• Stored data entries
====

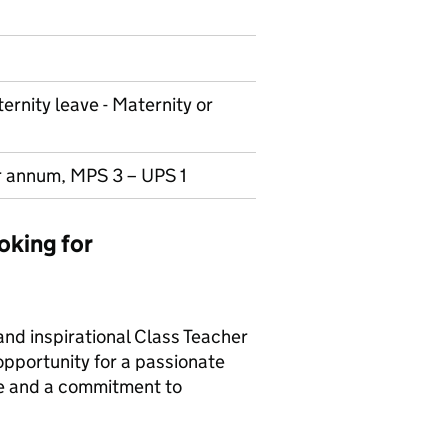
ernity leave - Maternity or
r annum, MPS 3 – UPS 1
oking for
and inspirational Class Teacher
 opportunity for a passionate
ge and a commitment to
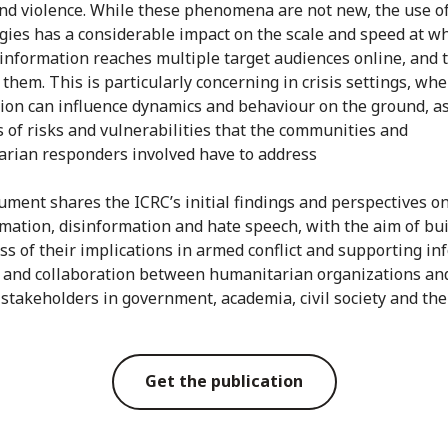
nd violence. While these phenomena are not new, the use o
gies has a considerable impact on the scale and speed at w
information reaches multiple target audiences online, and t
 them. This is particularly concerning in crisis settings, wh
ion can influence dynamics and behaviour on the ground, as
s of risks and vulnerabilities that the communities and
rian responders involved have to address
ument shares the ICRC’s initial findings and perspectives o
mation, disinformation and hate speech, with the aim of bu
s of their implications in armed conflict and supporting i
 and collaboration between humanitarian organizations an
 stakeholders in government, academia, civil society and the
Get the publication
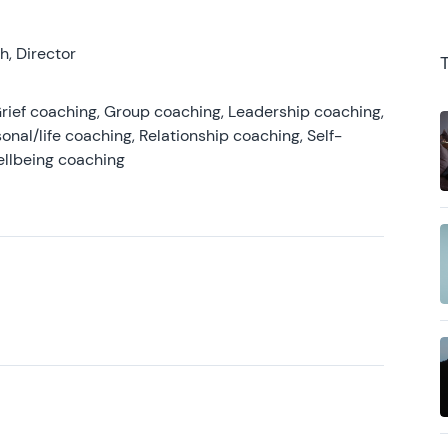
, Director
rief coaching, Group coaching, Leadership coaching,
onal/life coaching, Relationship coaching, Self-
ellbeing coaching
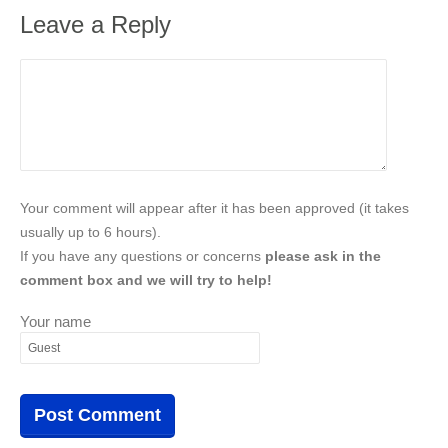
Leave a Reply
Your comment will appear after it has been approved (it takes
usually up to 6 hours).
If you have any questions or concerns
please ask in the
comment box and we will try to help!
Your name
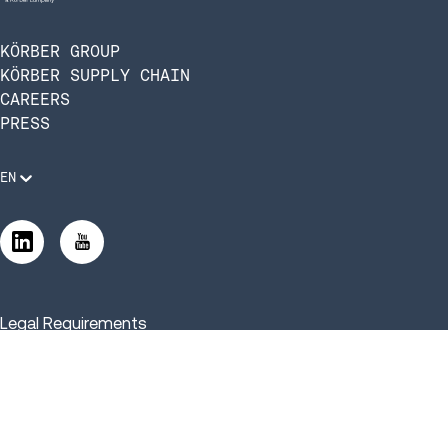
KÖRBER GROUP
KÖRBER SUPPLY CHAIN
CAREERS
PRESS
EN
Legal Requirements
Code of Conduct
Manage Privacy Settings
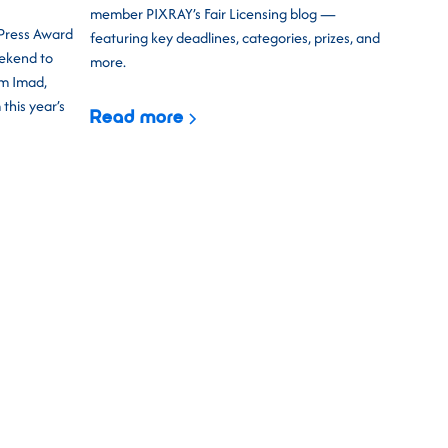
member PIXRAY’s Fair Licensing blog —
 Press Award
featuring key deadlines, categories, prizes, and
eekend to
more.
am Imad,
his year’s
Read more
uccess of previous years,
CEPIC 2026
 most exciting event yet. Three days of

====

• WORK TO COMPLETE
Identify the lines of the entries containing the string "have". Copy each such line.

• RESPONSE FOR THIS EXERCISE
rian responders involved have to address
If you have any questions or concerns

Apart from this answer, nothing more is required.